Taxability of house property situated outside India (residential status linkage)

## House Property Situated Outside India

Taxability of foreign house property income turns entirely on the residential status of the assessee.

Residential statusTaxability of foreign house property income
Resident & Ordinarily Resident (individual/HUF)Taxable whether or not the income is brought into India
Non-Resident (NR) or Resident but Not Ordinarily Resident (RNOR)Taxable only if received in India

Key point: Even for foreign property, municipal taxes paid abroad are deductible while computing NAV, provided the property's income is chargeable under Section 23.

Worked example

### Example 1

ROR vs RNOR: Mr.
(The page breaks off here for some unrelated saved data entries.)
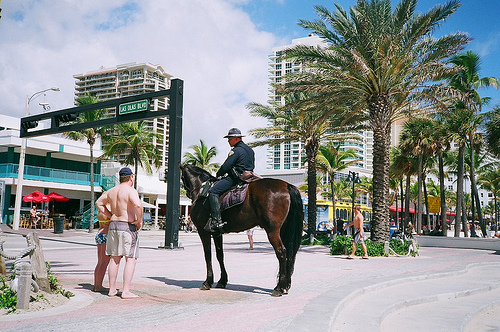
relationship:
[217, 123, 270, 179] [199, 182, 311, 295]
officer on horse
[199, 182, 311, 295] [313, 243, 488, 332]
horse in street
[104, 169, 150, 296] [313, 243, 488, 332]
man on street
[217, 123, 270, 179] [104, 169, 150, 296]
officer near man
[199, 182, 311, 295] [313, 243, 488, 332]
horse on street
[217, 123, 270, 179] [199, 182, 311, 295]
officer in horse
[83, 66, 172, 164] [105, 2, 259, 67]
building in sky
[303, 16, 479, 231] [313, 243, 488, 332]
tree on street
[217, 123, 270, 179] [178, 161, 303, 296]
officer on horse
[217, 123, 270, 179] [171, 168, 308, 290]
officer on horse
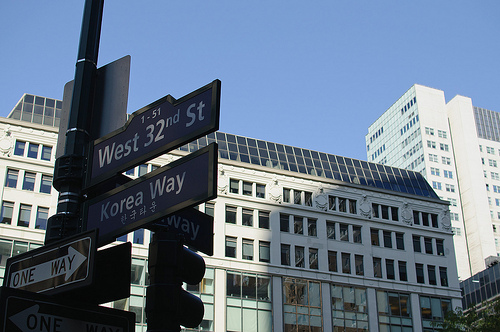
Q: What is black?
A: Sign.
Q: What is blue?
A: Sky.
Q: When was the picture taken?
A: Daytime.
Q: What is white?
A: Letters.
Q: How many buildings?
A: Two.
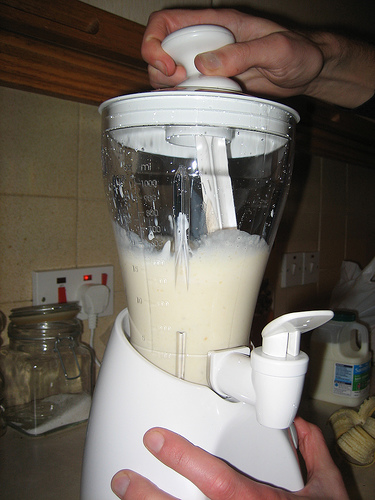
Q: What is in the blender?
A: White liquid.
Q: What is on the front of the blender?
A: Spout.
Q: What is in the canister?
A: Sugar.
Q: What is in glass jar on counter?
A: Sugar.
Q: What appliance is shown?
A: Blender.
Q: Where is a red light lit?
A: Outlet.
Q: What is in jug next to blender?
A: Milk.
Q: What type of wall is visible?
A: Tile.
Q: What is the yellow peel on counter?
A: Banana.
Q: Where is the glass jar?
A: Behind the blender.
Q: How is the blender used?
A: Plunger.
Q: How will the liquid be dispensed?
A: Spout on front.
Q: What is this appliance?
A: Juicing blender.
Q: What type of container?
A: Clear glass.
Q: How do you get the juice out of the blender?
A: A pouring nozzle.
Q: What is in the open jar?
A: Sugar.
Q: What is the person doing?
A: Making a snack.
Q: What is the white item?
A: A mixer.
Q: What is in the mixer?
A: Smoothies.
X owns a flat in London earning rent equivalent to ₹6,00,000, which he retains in his UK bank account. If X is ROR, the ₹6,00,000 is taxable in India (receipt in India is irrelevant). If X is RNOR or NR, it is NOT taxable in India because it was neither received nor brought into India.

⚠️ Common exam mistakes

  • Taxing foreign house property income of an RNOR/NR even though it was never received in India — for them it is taxable only on receipt in India.
  • Requiring an ROR to remit the foreign income into India before taxing it — for an ROR global income is taxable on accrual basis, regardless of remittance.